Are Those New “Sleeping Masks” More Than Just Glorified Night Creams?

Rachel Krause
ImaxTree

ImaxTree

It is a crime of sorts to embark upon a night of sleep without first applying a protective coating of some moisturizer or another. Your skin is at its most receptive while you’re out like a light—with the rest of your bod at rest, it gives your largest organ a chance to regenerate. That’s why night creams tend to come packed with more potent active ingredients than your standard daytime moisturizer; you want to take advantage of those blessed hours.

This is also the thinking behind the many, many overnight treatments and “sleeping masks” you’ve probably noticed on the market. It’s a relatively new category in skin care, and it’s all about slathering on those more hardcore ingredients when your skin can make the best of them. But realistically, is there really—and I mean really, not just in theory—a marked difference between the function of a classic night cream and a newfangled overnight “mask?”
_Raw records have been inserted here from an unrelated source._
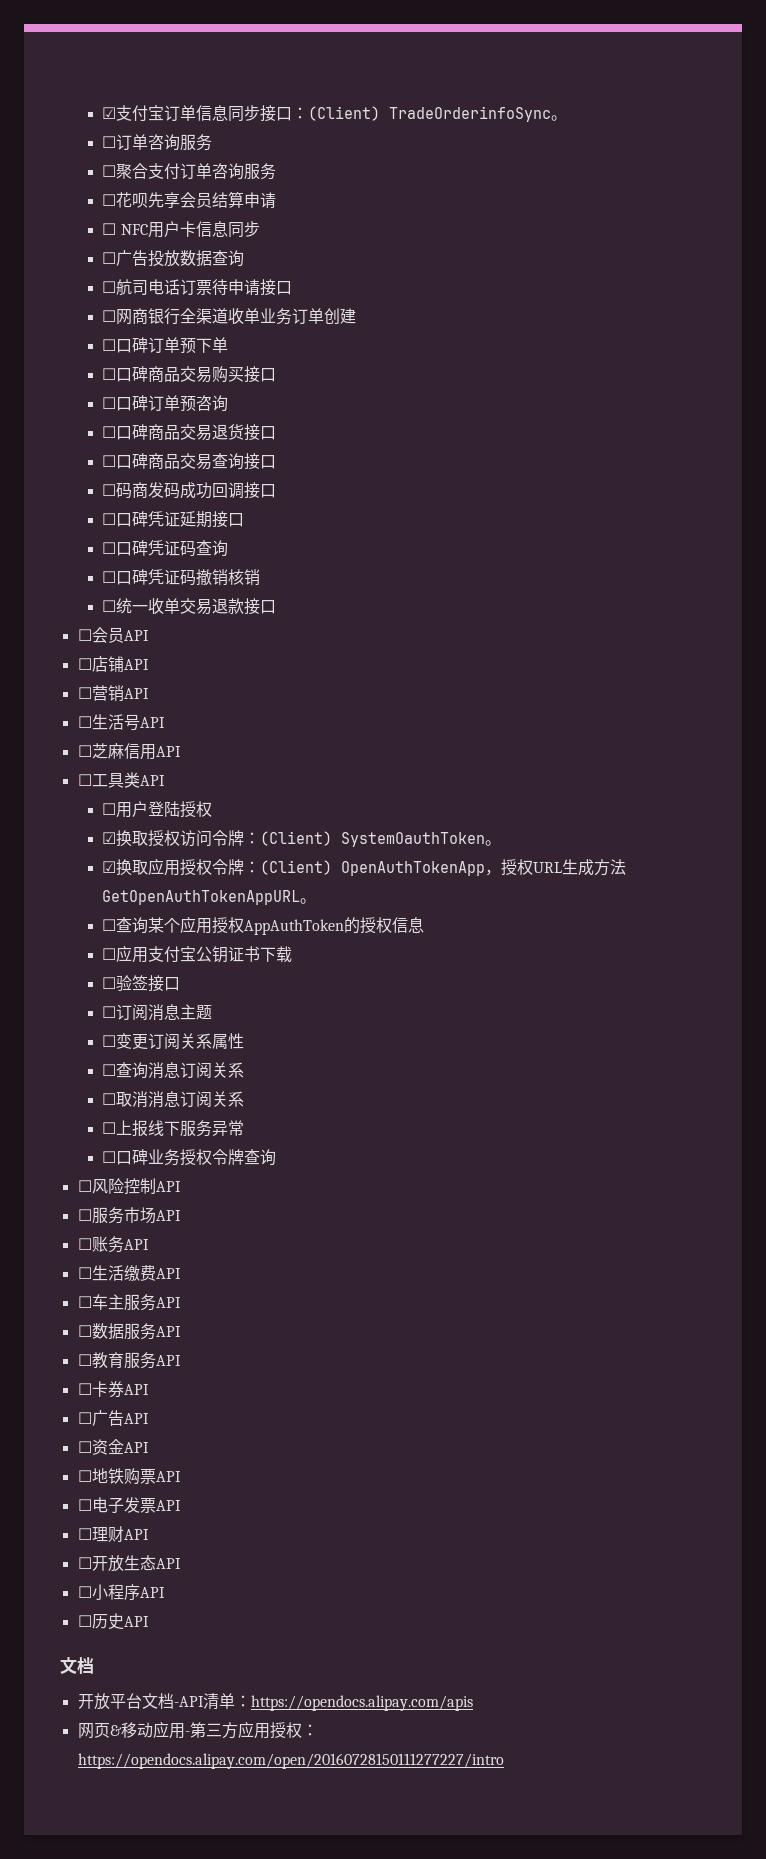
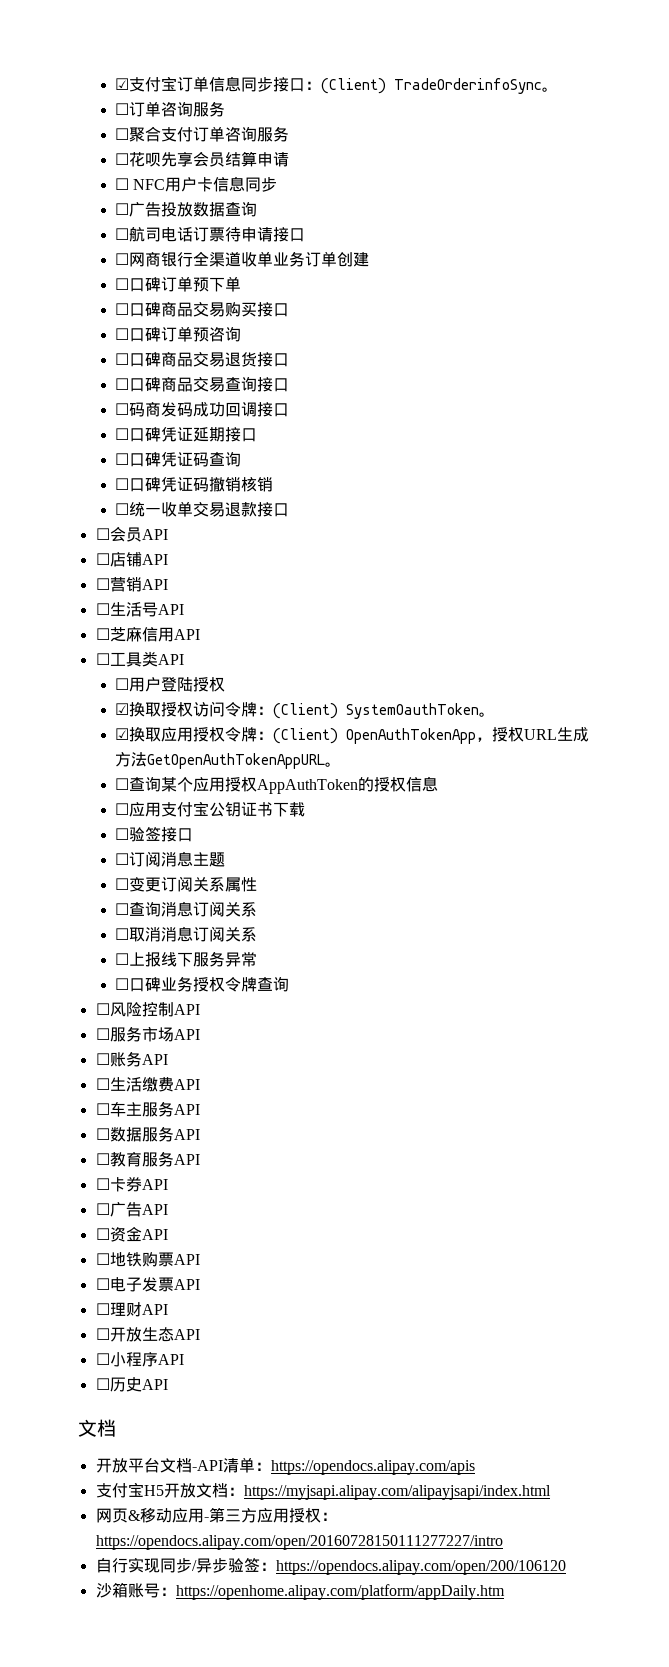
(473, 1703) none -> [95,1482,551,1500] // 支付宝H5开放文档：https://myjsapi.alipay.com/alipayjsapi/index.html
(504, 1761) none -> [95,1557,566,1575] [95,1582,505,1600] // 自行实现同步/异步验签：https://opendocs.alipay.com/open/200/106120 // 沙箱账号：https://openhome.alipay.com/platform/appDaily.htm

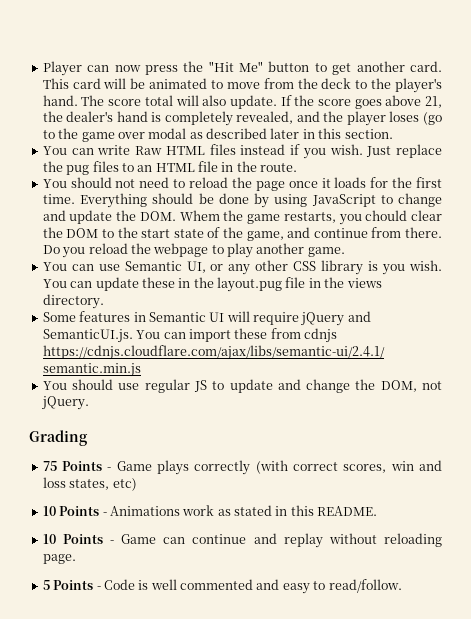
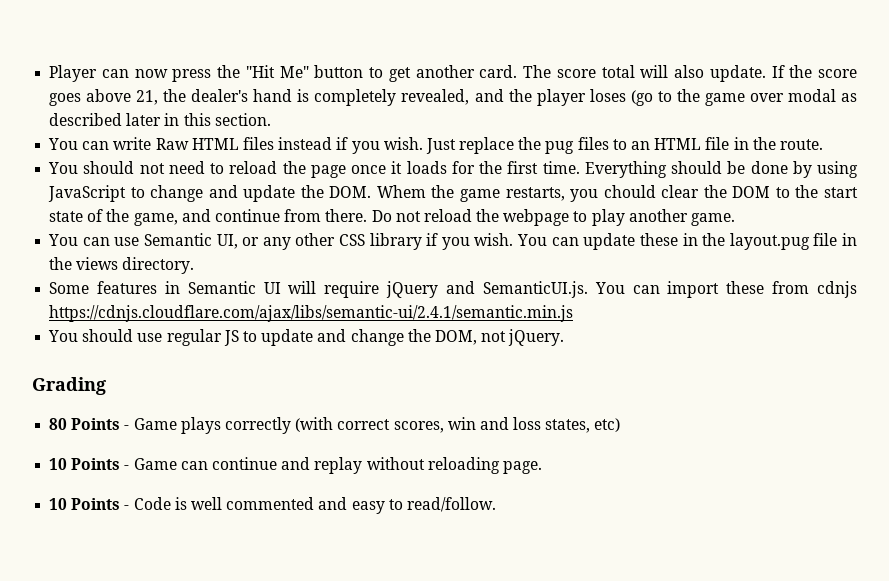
[42,78,443,93] [42,95,78,106] This card will be animated to move from the deck to the player's hand. -> (518, 71) none
[62,247,86,258] you -> [395,211,421,222] not
[368,261,379,271] is -> [426,233,439,246] if
[42,461,57,471] 75 -> [49,418,68,430] 80
[42,505,378,516] // 10 Points - Animations work as stated in this README. -> (621, 425) none
[42,580,50,590] 5 -> [49,498,68,510] 10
I’m one of Those People who will try anything that’s new and being marketed as the next big thing, partly because it’s my job but more so because I’m a straight-up sucker. Sad but true. So I asked dermatologist Dr. Brian Zelickson, a licensed professional who, unlike me, isn’t buying night treatments by the figurative truckload just because he likes the packaging.

Skeptics, step off: Dr. Zelickson does believe in the divide between the similar-seeming products. “I would say the major difference would be the amount of product you’re putting on your face [and how you apply it]. For a cream, you make sure to massage it into your skin, while a mask sits atop your dermis and the ingredients gradually sink in.”
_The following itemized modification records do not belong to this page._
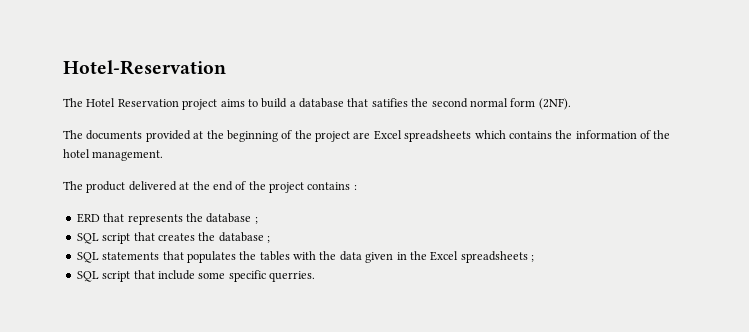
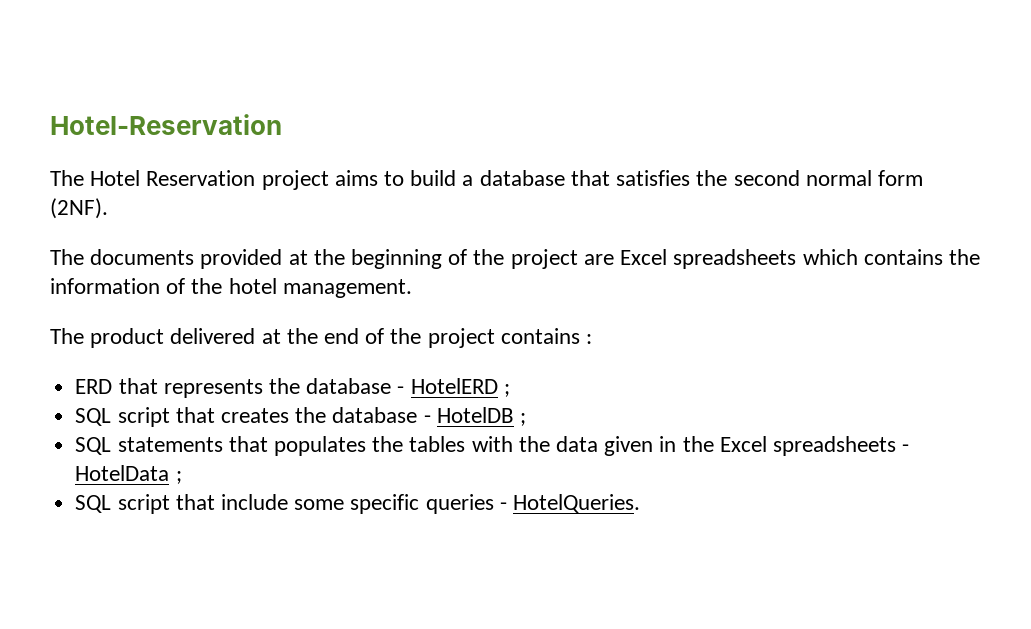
[371,98,408,107] satifies -> [616,170,691,186] satisfies
(252, 218) none -> [397,378,498,394] - HotelERD
(264, 237) none -> [423,407,514,423] - HotelDB
(528, 257) none -> [902,444,910,452] [75,465,170,481] - HotelData
[269,271,315,282] querries. -> [425,494,640,514] queries - HotelQueries.

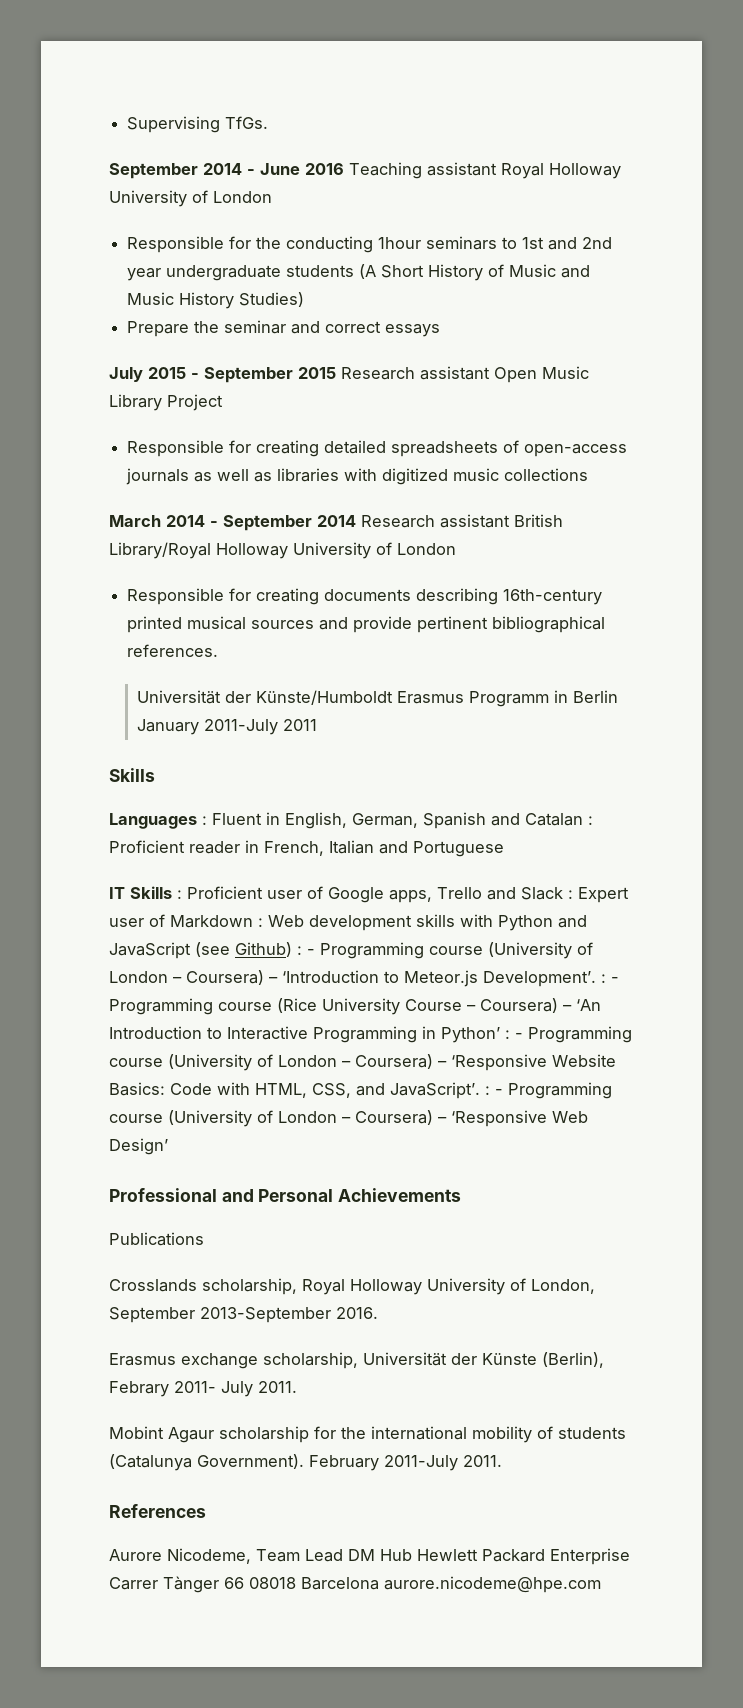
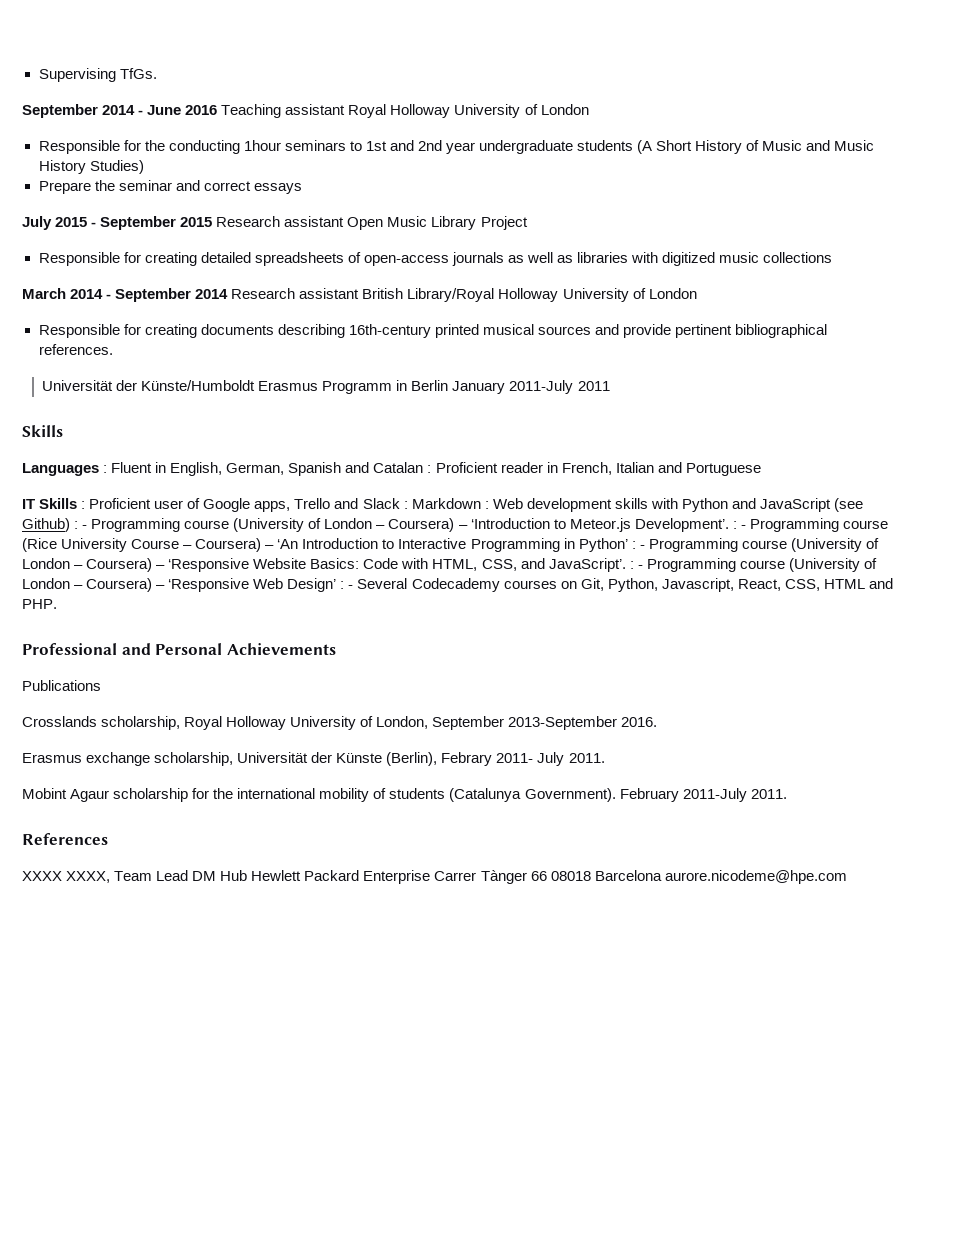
[578,887,629,903] [109,914,165,927] Expert user of -> (408, 505) none
(168, 1146) none -> [340,578,893,592] [22,599,57,609] : - Several Codecademy courses on Git, Python, Javascript, React, CSS, HTML and PHP.
[109,1548,251,1564] Aurore Nicodeme, -> [22,871,111,883] XXXX XXXX,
Night creams tend to act more as moisturizers than as legit treatments, which Dr. Zelickson says usually have a thicker consistency that absorbs more slowly than a cream. Masks and treatments also typically contain higher concentrations of hyaluronic acid or retinoids, which are better utilized through gradual absorption.

Lest you think that leaving high-octane ingredients on for “too long” could do more harm than good, similar to the time I held an exfoliating peel pad on a breakout for hours to “dry it out” but burned off a significant portion of skin in the process, Dr. Zelickson says that isn’t so. Still, he cautions, “If you have sensitive skin, avoiding using products with alcohol and fragrance overnight. They can be irritating and harsh [on reactive complexions.” But that’s really all you have to be wary of—the rest is totally kosher. “Opting for an extra restorative boost can only benefit your skin’s reparative process,” Dr. Zelickson confirms.

Go ahead, pile on those night treatments like your quality of sleep depends on it. And if you’ve yet to give ‘em a go, try Korres Wild Rose Advanced Brightening Sleep Facial ($48) for a dose of hydrating, radiance-enhancing oils, rose water, and vitamin C, or Dr. Dennis Gross Ferulic + Retinol Wrinkle Recovery Overnight Serum ($88) for face-firming, super smoothing effects.

It’s a pretty sweet deal, considering all you really have to do is go to sleep. (If that’s easier said than done, there are ways to address that, too. You just can’t buy them at Sephora.)